What to do
A faithful copy of the listing below is needed, with its pictures left out.

——

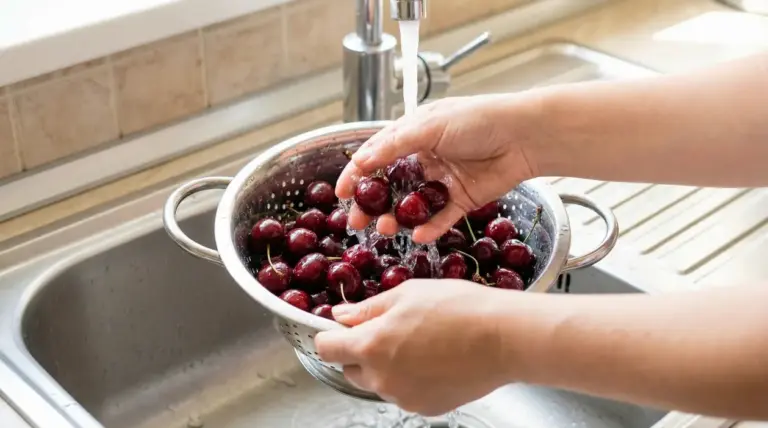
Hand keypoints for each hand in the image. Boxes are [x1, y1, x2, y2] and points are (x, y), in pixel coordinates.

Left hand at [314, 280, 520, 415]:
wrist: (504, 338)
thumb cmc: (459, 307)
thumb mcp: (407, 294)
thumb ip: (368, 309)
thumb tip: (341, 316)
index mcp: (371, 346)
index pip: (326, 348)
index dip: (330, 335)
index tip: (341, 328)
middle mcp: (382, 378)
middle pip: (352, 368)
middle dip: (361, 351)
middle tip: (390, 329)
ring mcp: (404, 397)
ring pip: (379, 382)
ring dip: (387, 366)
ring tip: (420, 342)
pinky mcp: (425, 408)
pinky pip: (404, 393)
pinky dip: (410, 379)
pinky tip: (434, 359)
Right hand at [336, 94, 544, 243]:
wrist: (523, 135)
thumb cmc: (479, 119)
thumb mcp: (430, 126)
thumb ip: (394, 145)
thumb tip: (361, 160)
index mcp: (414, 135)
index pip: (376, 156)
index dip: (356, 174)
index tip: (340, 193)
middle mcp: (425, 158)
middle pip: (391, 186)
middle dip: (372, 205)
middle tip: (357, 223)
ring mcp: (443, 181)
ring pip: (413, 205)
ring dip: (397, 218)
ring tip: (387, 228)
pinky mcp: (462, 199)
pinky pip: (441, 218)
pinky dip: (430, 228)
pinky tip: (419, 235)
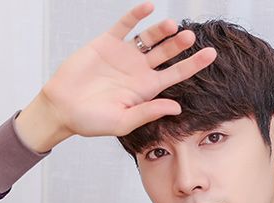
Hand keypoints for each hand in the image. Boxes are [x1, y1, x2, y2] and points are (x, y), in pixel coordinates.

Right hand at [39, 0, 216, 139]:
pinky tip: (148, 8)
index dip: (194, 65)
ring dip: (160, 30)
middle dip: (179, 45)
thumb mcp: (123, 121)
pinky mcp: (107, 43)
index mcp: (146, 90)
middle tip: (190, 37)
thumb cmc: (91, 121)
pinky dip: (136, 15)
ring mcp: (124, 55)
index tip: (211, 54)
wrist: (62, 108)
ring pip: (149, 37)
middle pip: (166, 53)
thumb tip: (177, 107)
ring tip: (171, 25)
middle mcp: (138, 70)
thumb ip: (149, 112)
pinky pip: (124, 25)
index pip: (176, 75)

——

Solution
Hand keypoints for each hand in the image. Boxes are [x1, y1, x2, y2] and points are (x, y), in pixel coordinates.

Left hand at [314, 280, 520, 415]:
wrist: (504, 338)
thumb cmc: (459, 307)
thumb mcp: (407, 294)
thumb ip: (368, 309)
thumb tip: (341, 316)
index mcp: (371, 346)
index pip: (326, 348)
index dip: (330, 335)
index tip: (341, 328)
middle mcp: (382, 378)
middle pip: (352, 368)
middle dip: (361, 351)
middle tip: (390, 329)
ring mcp: (404, 397)
ring pip: (379, 382)
ring dip: (387, 366)
ring tip: (420, 342)
pinky mcp: (425, 408)
pinky pip: (404, 393)
pinky dip: (410, 379)
pinky tip: (434, 359)
Right hand at [336, 94, 544, 243]:
wrist: (523, 135)
thumb cmc: (479, 119)
thumb mcp: (430, 126)
thumb ip: (394, 145)
thumb tip: (361, 160)
index mcp: (414, 135)
index pip: (376, 156)
index dip: (356, 174)
index tip: (340, 193)
middle mcp: (425, 158)
middle pip: (391, 186)
middle dip: (372, 205)
middle tip: (357, 223)
ring mcp: (443, 181)
ring pip: (413, 205)
ring dip: (397, 218)
ring tip: (387, 228)
pinky mcp: (462, 199)
pinky pip: (441, 218)
pinky dip: (430, 228)
pinky tip: (419, 235)
Hand keypoints for each hand in the image. Boxes are [x1, y1, x2, y2] and points are (x, y), in pixel coordinates.

Right hand at [39, 0, 216, 139]:
pinky tip: (148, 8)
index dip: (194, 65)
ring dip: (160, 30)
middle dip: (179, 45)
thumb mcp: (123, 121)
pinky mcp: (107, 43)
index mcp: (146, 90)
middle tip: (190, 37)
thumb cmc: (91, 121)
pinky dip: (136, 15)
ring mcp: (124, 55)
index tip: (211, 54)
wrist: (62, 108)
ring pip: (149, 37)
middle pip: (166, 53)
thumb tip: (177, 107)
ring tip: (171, 25)
middle mcp: (138, 70)
thumb ip: (149, 112)
pinky pip: (124, 25)
index pip: (176, 75)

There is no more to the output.